%%

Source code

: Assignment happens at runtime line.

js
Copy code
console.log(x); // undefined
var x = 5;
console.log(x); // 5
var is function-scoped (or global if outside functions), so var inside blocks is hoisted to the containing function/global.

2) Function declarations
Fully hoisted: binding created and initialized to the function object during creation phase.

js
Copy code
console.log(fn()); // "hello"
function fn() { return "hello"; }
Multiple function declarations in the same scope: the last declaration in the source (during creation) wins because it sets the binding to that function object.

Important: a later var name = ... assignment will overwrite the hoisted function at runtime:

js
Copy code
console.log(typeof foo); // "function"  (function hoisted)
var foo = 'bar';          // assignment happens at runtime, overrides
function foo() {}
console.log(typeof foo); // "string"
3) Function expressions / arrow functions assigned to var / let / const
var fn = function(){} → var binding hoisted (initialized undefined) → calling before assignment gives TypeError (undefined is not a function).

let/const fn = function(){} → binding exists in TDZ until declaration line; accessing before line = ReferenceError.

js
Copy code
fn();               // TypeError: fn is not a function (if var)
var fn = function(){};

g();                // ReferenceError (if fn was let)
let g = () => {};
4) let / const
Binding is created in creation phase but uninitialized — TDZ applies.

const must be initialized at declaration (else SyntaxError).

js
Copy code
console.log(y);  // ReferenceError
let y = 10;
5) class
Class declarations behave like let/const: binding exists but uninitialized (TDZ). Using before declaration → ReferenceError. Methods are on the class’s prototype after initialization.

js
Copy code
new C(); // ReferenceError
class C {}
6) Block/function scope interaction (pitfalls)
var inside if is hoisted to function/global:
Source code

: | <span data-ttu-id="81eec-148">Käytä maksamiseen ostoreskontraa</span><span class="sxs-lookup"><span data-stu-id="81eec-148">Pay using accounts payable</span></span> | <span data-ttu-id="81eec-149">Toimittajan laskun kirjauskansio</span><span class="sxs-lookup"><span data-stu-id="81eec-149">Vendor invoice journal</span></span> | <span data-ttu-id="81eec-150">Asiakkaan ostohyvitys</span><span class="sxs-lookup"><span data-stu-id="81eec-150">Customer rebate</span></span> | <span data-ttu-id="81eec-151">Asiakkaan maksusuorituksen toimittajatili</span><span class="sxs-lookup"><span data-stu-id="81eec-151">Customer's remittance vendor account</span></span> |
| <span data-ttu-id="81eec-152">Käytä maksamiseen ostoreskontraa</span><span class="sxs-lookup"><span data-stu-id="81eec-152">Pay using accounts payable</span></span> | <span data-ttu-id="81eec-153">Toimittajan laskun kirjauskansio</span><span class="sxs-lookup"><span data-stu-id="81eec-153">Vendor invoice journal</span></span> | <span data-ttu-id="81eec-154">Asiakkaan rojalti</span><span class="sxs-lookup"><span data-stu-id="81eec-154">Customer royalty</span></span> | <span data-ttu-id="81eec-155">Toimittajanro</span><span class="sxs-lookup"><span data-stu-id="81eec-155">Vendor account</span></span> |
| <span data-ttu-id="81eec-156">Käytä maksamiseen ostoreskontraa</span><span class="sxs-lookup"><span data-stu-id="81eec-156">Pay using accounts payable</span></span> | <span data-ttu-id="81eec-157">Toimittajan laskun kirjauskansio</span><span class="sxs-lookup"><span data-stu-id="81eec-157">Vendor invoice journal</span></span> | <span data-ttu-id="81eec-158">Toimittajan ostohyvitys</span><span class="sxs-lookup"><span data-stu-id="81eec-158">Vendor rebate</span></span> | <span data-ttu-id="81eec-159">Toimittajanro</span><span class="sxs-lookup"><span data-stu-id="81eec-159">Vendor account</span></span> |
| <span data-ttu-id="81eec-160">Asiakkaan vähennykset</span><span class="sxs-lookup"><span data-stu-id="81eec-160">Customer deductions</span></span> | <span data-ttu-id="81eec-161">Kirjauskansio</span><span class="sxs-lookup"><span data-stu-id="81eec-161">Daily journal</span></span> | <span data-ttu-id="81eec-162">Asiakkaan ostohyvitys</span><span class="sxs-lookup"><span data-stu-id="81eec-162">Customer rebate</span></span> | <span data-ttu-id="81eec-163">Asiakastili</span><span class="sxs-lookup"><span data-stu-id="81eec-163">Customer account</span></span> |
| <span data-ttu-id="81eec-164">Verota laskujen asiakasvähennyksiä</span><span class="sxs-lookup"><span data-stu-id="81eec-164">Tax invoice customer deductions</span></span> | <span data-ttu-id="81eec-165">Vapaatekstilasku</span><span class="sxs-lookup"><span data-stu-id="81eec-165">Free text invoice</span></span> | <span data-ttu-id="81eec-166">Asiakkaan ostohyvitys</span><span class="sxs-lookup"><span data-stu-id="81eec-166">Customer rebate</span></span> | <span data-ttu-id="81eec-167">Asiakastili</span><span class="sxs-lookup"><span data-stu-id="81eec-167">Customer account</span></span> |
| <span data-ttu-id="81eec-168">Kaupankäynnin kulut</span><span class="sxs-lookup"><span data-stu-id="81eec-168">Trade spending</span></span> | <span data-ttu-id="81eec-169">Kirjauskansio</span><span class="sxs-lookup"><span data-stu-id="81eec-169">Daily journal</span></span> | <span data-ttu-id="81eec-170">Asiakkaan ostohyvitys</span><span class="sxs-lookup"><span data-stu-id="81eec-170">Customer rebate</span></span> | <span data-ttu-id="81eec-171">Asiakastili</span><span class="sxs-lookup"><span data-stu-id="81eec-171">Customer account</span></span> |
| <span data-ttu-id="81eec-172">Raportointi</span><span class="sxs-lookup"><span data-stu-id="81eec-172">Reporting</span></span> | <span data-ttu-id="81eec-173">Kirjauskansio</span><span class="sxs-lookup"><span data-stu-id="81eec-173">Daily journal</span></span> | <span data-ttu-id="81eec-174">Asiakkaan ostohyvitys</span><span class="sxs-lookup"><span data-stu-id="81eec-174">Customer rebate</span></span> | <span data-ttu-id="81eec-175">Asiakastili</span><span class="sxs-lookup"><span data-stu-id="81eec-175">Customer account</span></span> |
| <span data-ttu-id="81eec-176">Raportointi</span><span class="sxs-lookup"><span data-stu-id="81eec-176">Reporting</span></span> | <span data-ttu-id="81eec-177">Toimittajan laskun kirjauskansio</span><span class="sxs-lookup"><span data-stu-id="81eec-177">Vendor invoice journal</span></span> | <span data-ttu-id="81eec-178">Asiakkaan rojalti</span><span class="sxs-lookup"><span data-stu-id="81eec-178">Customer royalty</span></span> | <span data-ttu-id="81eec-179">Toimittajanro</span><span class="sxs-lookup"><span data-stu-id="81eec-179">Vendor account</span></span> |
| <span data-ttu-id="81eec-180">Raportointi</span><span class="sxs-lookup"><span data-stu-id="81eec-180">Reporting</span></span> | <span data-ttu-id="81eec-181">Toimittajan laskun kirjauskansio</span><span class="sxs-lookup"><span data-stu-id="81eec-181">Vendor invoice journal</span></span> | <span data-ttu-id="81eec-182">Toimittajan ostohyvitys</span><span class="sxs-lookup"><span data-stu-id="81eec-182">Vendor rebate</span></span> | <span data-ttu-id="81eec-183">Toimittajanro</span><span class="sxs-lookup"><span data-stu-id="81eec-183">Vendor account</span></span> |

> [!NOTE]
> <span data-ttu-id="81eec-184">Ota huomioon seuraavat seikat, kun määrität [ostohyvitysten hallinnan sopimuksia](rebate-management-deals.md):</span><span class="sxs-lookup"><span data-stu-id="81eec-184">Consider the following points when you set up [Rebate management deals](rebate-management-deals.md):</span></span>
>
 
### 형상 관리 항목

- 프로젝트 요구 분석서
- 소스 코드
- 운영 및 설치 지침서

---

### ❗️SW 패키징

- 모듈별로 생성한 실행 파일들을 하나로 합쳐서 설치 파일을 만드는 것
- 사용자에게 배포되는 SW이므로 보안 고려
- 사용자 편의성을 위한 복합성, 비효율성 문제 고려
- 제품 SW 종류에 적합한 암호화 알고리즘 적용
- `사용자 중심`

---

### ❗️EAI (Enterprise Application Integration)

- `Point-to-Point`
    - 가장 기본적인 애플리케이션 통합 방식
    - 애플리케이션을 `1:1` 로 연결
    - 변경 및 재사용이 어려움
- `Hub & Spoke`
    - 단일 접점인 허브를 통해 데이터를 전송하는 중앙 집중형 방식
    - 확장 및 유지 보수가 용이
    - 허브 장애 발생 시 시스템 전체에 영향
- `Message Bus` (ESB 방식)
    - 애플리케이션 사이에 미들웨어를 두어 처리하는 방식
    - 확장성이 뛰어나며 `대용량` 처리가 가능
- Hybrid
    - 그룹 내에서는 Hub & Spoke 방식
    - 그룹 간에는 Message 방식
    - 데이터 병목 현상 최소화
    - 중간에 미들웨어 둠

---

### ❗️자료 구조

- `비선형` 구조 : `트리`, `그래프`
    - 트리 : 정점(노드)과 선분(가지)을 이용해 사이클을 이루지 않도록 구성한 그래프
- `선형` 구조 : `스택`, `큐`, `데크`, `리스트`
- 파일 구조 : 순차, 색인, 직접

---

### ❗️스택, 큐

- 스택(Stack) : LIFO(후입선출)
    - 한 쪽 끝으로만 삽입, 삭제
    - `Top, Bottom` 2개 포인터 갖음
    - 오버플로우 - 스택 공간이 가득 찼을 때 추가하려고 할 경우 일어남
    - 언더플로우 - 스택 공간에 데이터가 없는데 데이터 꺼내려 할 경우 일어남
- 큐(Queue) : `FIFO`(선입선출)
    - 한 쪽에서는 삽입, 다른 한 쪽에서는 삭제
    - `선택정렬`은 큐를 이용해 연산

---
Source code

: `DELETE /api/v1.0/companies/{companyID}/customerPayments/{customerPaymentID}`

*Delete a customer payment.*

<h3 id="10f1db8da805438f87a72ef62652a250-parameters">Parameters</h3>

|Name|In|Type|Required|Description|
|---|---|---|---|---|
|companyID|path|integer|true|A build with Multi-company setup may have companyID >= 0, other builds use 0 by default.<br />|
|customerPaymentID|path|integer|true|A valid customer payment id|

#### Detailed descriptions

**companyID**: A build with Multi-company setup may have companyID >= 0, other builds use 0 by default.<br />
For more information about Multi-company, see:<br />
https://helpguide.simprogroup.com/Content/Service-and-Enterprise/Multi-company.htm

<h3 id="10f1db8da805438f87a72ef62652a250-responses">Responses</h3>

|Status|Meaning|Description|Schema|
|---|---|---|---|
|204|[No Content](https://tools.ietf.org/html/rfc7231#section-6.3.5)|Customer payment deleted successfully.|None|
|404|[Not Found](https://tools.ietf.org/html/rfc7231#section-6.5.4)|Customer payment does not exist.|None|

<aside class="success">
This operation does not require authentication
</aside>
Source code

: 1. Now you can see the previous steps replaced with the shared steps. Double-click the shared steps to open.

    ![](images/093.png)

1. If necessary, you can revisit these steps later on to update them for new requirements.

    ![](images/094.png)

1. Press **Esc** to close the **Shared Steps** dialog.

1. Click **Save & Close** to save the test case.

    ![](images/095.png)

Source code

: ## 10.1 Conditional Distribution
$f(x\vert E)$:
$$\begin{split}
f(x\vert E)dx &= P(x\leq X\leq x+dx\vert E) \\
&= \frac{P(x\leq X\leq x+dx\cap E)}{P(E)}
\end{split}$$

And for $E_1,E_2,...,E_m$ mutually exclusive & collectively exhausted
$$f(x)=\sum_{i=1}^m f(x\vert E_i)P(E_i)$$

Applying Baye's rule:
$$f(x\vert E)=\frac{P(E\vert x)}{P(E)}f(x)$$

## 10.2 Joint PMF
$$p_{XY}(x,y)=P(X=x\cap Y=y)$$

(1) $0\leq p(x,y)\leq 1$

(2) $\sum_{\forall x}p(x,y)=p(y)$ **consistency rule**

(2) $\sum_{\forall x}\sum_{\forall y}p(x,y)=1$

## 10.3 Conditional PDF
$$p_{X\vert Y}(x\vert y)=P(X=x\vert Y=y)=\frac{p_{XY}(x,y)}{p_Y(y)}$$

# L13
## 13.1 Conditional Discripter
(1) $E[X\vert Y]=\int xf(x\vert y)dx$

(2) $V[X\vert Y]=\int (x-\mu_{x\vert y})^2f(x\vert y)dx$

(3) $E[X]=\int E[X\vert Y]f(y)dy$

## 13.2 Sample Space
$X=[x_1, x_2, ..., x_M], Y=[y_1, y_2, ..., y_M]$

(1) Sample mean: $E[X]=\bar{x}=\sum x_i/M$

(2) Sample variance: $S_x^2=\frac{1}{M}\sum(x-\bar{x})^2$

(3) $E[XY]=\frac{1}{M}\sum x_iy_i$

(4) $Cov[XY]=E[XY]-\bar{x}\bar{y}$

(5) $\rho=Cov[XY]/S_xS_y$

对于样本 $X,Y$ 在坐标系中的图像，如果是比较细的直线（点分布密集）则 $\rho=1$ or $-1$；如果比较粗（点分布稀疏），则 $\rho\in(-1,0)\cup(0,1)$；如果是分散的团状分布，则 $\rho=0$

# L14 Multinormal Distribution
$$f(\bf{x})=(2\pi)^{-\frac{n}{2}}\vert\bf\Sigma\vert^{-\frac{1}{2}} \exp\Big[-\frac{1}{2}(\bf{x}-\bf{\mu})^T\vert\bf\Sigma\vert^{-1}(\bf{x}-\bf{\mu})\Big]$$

%%

§ **WHAT TO PRODUCE**
Please filter the entries above down to the lines holding "undefined" and copy them.

§ **TASK RESPONSE**
console.log(x); // undefined
var fn = function(){} → var binding hoisted (initialized undefined) → calling before assignment gives TypeError (undefined is not a function).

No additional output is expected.